→ Exercise aim
Copy the records from the line containing "True or false: orientation_k_list" through the end of the records, substituting "highest total" for "largest total" and keeping everything else the same. Leave the pictures out.

→ Data
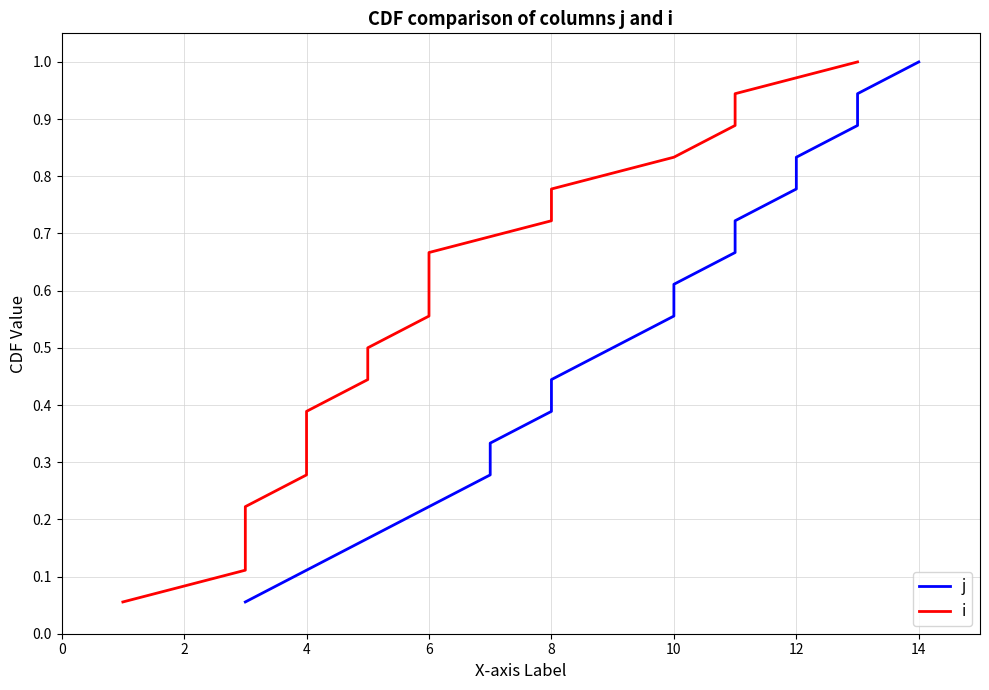

What is the value of the j point at the 6th from the left?

0.3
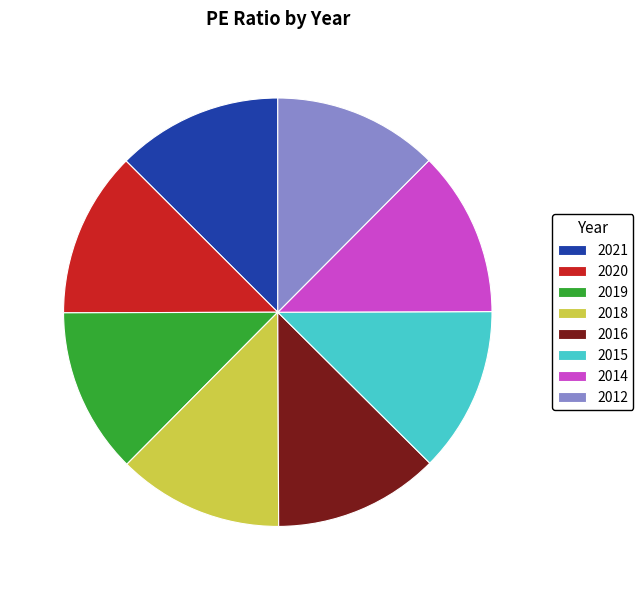

The 2018 slice represents 22% of the pie. True or false?

False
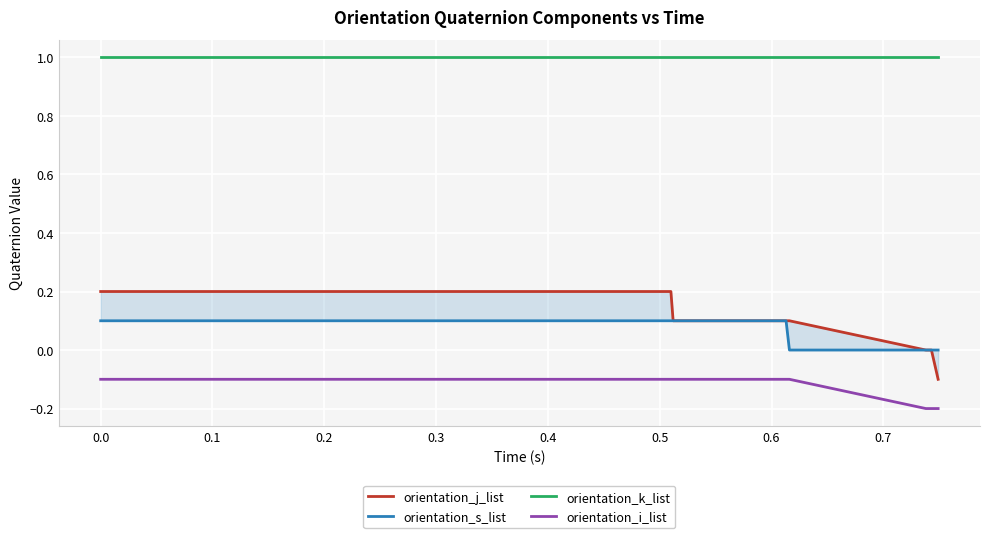

True or false: orientation_k_list and orientation_i_list cross at least once.

False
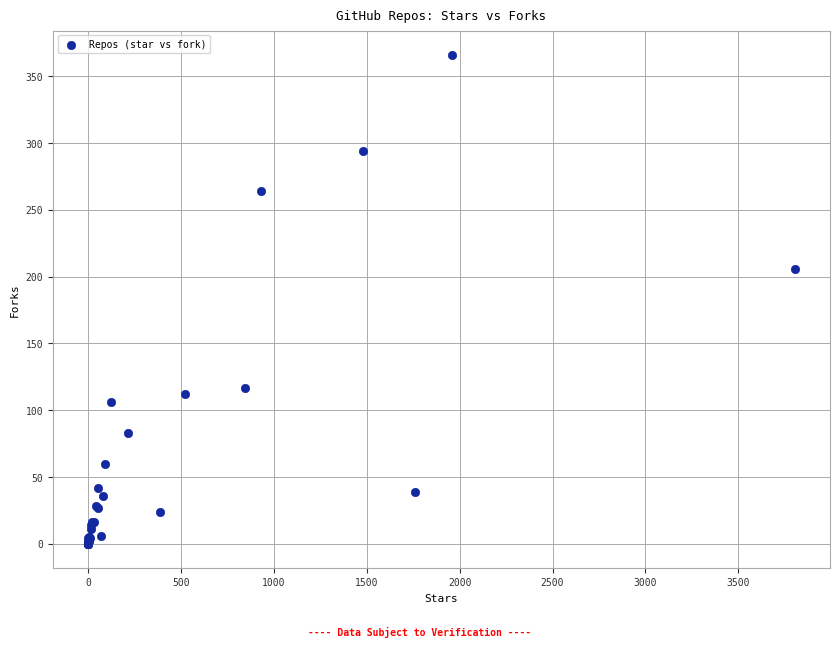

What Y value in the scatter plot is closest to 183?

206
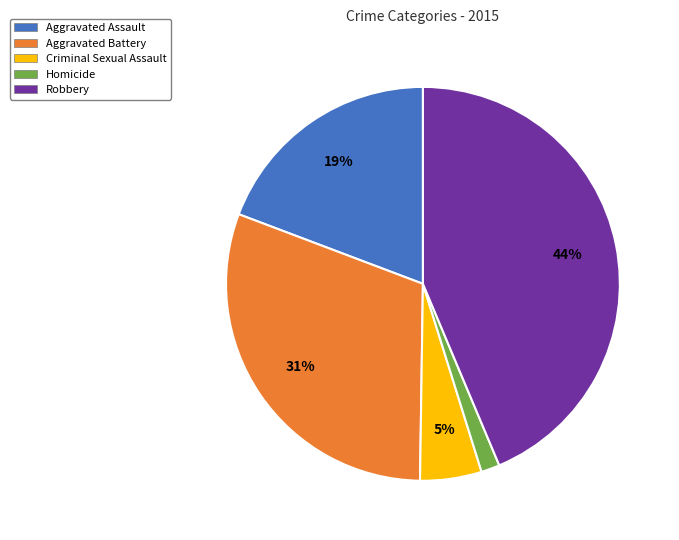

To the nearest percent, what portion does Criminal Sexual Assault represent?

5%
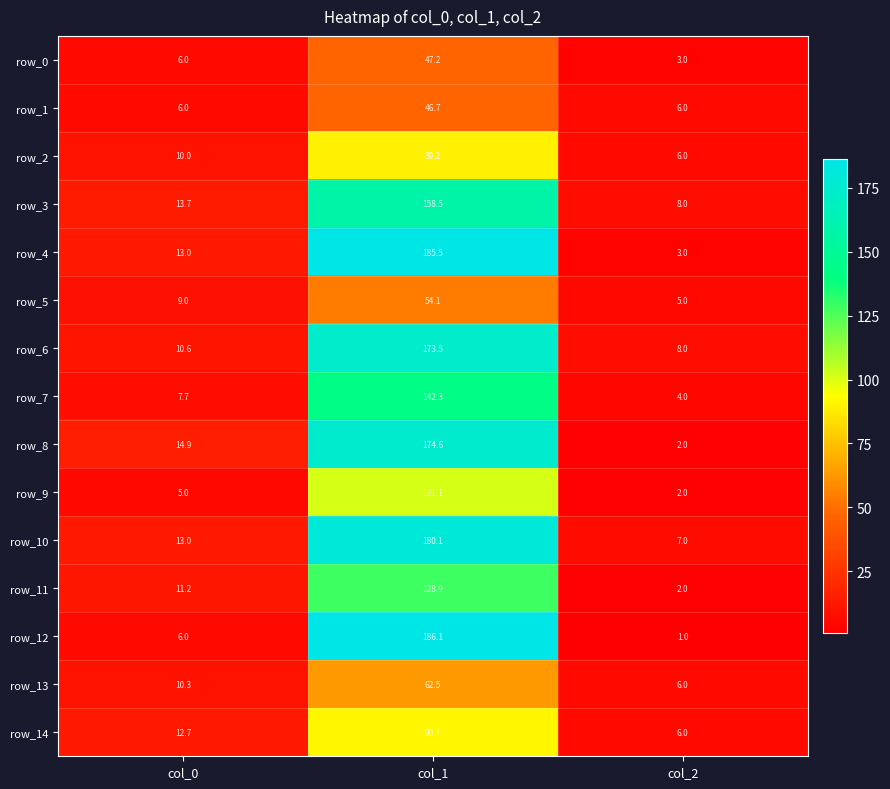

Which series has the largest total across all categories?

row_4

→ Result
True or false: orientation_k_list and orientation_i_list cross at least once.

False

What Y value in the scatter plot is closest to 183?

206

To the nearest percent, what portion does Criminal Sexual Assault represent?

5%

Which series has the highest total across all categories?

row_4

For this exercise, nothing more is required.